Quando
Edward Bloom deixou Ashland, prometeu a si mesmo que ia ver o mundo,
e, assim, parecia estar sempre em movimento, e nunca em um mesmo
lugar por muito tempo. Não havia um continente que seu pé não
houvesse tocado, um país que ele não tivesse visitado, uma grande
cidade em que não tivesse um amigo. Ele era um verdadeiro cidadão
do mundo. Fazia aparições rápidas mas heroicas em minha vida,
salvando-a quando podia, incentivando-me na direção da vida adulta.

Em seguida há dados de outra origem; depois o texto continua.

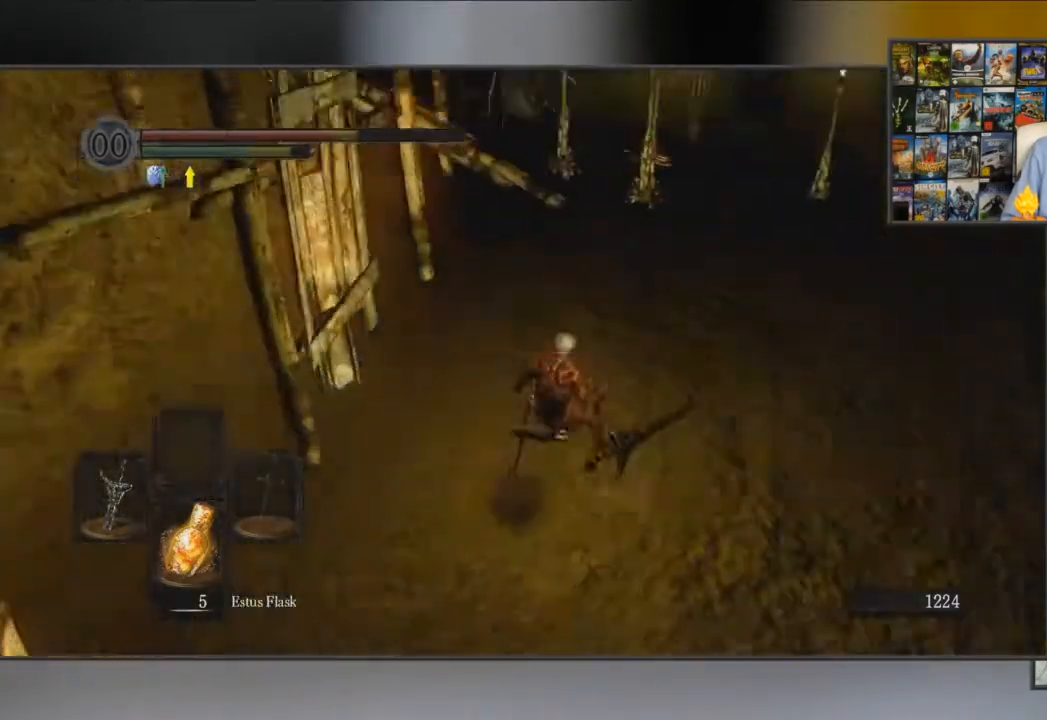
{"buttons": ["B"], "left_stick": "up", "right_stick": "center", "events": [[167, "right_stick", "center"], [334, "B", "down"]]}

Entretanto, era levado por forças mais poderosas do que ele; estava,
como dizia, cavalgando o tigre.
Mas
gostava de me fazer rir. Era como ele queria lembrar-se de mim e como
queria ser lembrado. De todos os seus incríveis poderes, esse era
talvez o mais extraordinário: a qualquer hora, com uma ninharia, ele
conseguia realmente me desconcertar.
Havia
um homem — vamos chamá-lo de Roger — que teve que sair da cidade
a trabalho, e então deixou o gato aos cuidados de um vizinho. Ora, o
homem amava seu gato, amava o gato acima de todas as coisas, de tal
forma que na mesma noite do dia em que viajou ligou para o vizinho
para perguntar sobre a saúde e o estado emocional de seu querido
felino. Ele perguntou ao vizinho:
— Como
está o meu doce e precioso gatinho? Diga-me, vizinho, por favor.
E
o vizinho disse:
— Sinto
muito ter que lhe dizer isto, Roger. Mas seu gato está morto. Foi
atropelado por um carro. Morreu instantaneamente. Sinto muito.
Roger
ficou chocado! Não só por saber da morte do gato — como se isso
já não fosse o bastante! —, mas também pela forma como a notícia
lhe fora dada.
Então
ele disse, ele disse:
— Não
é assim que se dá uma notícia tão terrível como essa! Quando uma
coisa dessas acontece, você dá a notícia devagar, aos poucos. Você
prepara a pessoa! Por exemplo, quando liguei esta noite, você
deveria ter dito: “O seu gato subiu no telhado.” Aí, da próxima
vez que eu ligasse, você diria: “O gato ainda está no telhado,
não quer descer e parece bem doente.” Então, da outra vez que eu
ligasse, você poderia me dizer que o gato caiu do telhado e estava
internado. Finalmente, quando eu ligasse de novo, você me diria, com
uma voz abalada, que ele tinha morrido. Entendeu?
— Entendi
— disse o vizinho. — Desculpe-me.
Então,
três dias depois Roger tornou a ligar para o vizinho, porque o
vizinho ainda estava vigiando a casa, checando sua correspondência
et cetera, e Roger queria saber se tinha acontecido algo importante.
— E
então? — perguntou Roger.
— Bem,
é a respeito do seu pai.
— Meu
pai! — exclamou. — Meu pai! O que houve com o meu pai?
— Seu
pai — disse o vizinho — subiu no telhado...
Meu
pai subiu no telhado. É assim que gosto de me lembrar dele às
vezes. Bem vestido num terno escuro e de sapatos pretos,
escorregadios, ele está olhando para a esquerda, para a direita,
olhando até onde sua vista alcança. Aí, olhando para baixo, ele me
vê, e assim que começa a cair, ele sorri e pisca o olho para mim.
Fica olhando para mim o tempo todo enquanto cai — sorrindo,
misterioso, mítico, uma poção desconhecida: meu pai.